Eigenvectors for \({\lambda _1} = - 1\),

\[\begin{array}{c}A{\bf{x}} = \lambda {\bf{x}}\\A{\bf{x}} = {\bf{x}}\\\left( {A - I} \right){\bf{x}} = 0\\\left( {\left( {\begin{array}{*{20}{c}}1&0\\6&{ - 1}\end{array}} \right) + \left( {\begin{array}{*{20}{c}}1&0\\0&1\end{array}} \right)} \right)\left( {\begin{array}{*{20}{c}}{{x_1}}\\{{x_2}}\end{array}} \right) = \left( {\begin{array}{*{20}{c}}0\\0\end{array}} \right)\\\left( {\begin{array}{*{20}{c}}2&0\\6&0\end{array}} \right)\left( {\begin{array}{*{20}{c}}{{x_1}}\\{{x_2}}\end{array}} \right) = \left( {\begin{array}{*{20}{c}}0\\0\end{array}} \right)\end{array}\]
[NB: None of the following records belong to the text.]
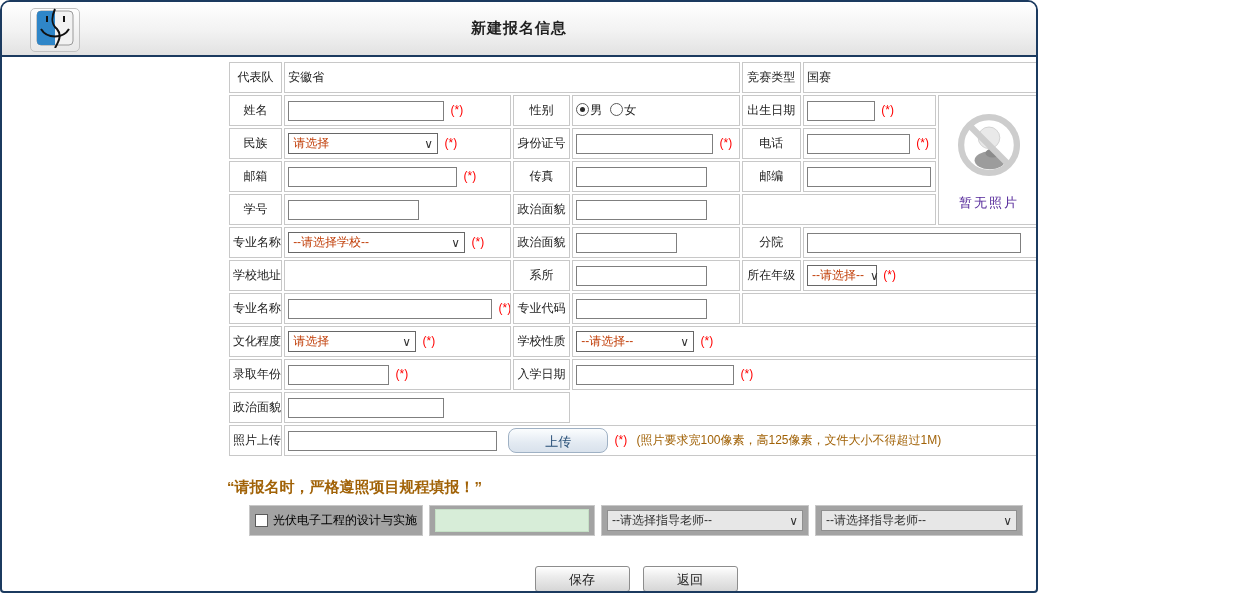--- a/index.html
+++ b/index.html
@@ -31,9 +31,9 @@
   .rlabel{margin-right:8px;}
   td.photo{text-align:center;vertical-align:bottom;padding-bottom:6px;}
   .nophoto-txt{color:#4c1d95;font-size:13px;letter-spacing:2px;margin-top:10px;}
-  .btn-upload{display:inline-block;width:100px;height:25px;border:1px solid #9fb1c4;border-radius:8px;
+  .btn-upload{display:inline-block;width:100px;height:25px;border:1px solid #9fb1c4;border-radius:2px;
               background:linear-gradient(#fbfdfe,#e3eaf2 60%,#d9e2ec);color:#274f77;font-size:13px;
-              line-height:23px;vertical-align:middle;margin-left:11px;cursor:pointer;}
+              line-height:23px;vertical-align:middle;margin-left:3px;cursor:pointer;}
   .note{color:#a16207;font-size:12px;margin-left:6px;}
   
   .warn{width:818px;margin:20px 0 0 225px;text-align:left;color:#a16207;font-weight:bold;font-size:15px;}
Assume \({x_2} = t\)then we get:

\[\begin{array}{l}\left( {\begin{array}{*{20}{c}}{{x_1}}\\{{x_2}}\end{array}} \right) = \left( {\begin{array}{*{20}{c}}0\\t\end{array}} \right)\\\left( {\begin{array}{*{20}{c}}{{x_1}}\\{{x_2}}\end{array}} \right) = \left( {\begin{array}{*{20}{c}}0\\1\end{array}} \right)t\end{array}\]

\[\begin{array}{c}P = \left\{ {{v_1},{v_2}} \right\}\\ = \left( {\begin{array}{*{20}{c}}1&0\\3&1\end{array}} \right)\end{array}\]

\[\begin{array}{l}{P^{ - 1}} = \frac{1}{{1\left( 1 \right) - 0}}\left( {\begin{array}{*{20}{c}}1&0\\{ - 3}&3\end{array}} \right)\\{P^{ - 1}} = \left( {\begin{array}{*{20}{c}}1&0\\{ - 3}&3\end{array}} \right)\end{array}\]

\[\begin{array}{c}AP = \left( {\begin{array}{*{20}{c}}1&0\\6&{ - 1}\end{array}} \right)\left( {\begin{array}{*{20}{c}}1&0\\3&1\end{array}} \right)\\ = \left( {\begin{array}{*{20}{c}}1&0\\3&{ - 1}\end{array}} \right)\end{array}\]

\[\begin{array}{c}PD = \left( {\begin{array}{*{20}{c}}1&0\\3&1\end{array}} \right)\left( {\begin{array}{*{20}{c}}1&0\\0&{ - 1}\end{array}} \right)\\ = \left( {\begin{array}{*{20}{c}}1&0\\3&{ - 1}\end{array}} \right)\end{array}\]

Thus, as matrix product \(AP\) and \(PD\) are same, that is, the matrix \(A\) is diagonalizable.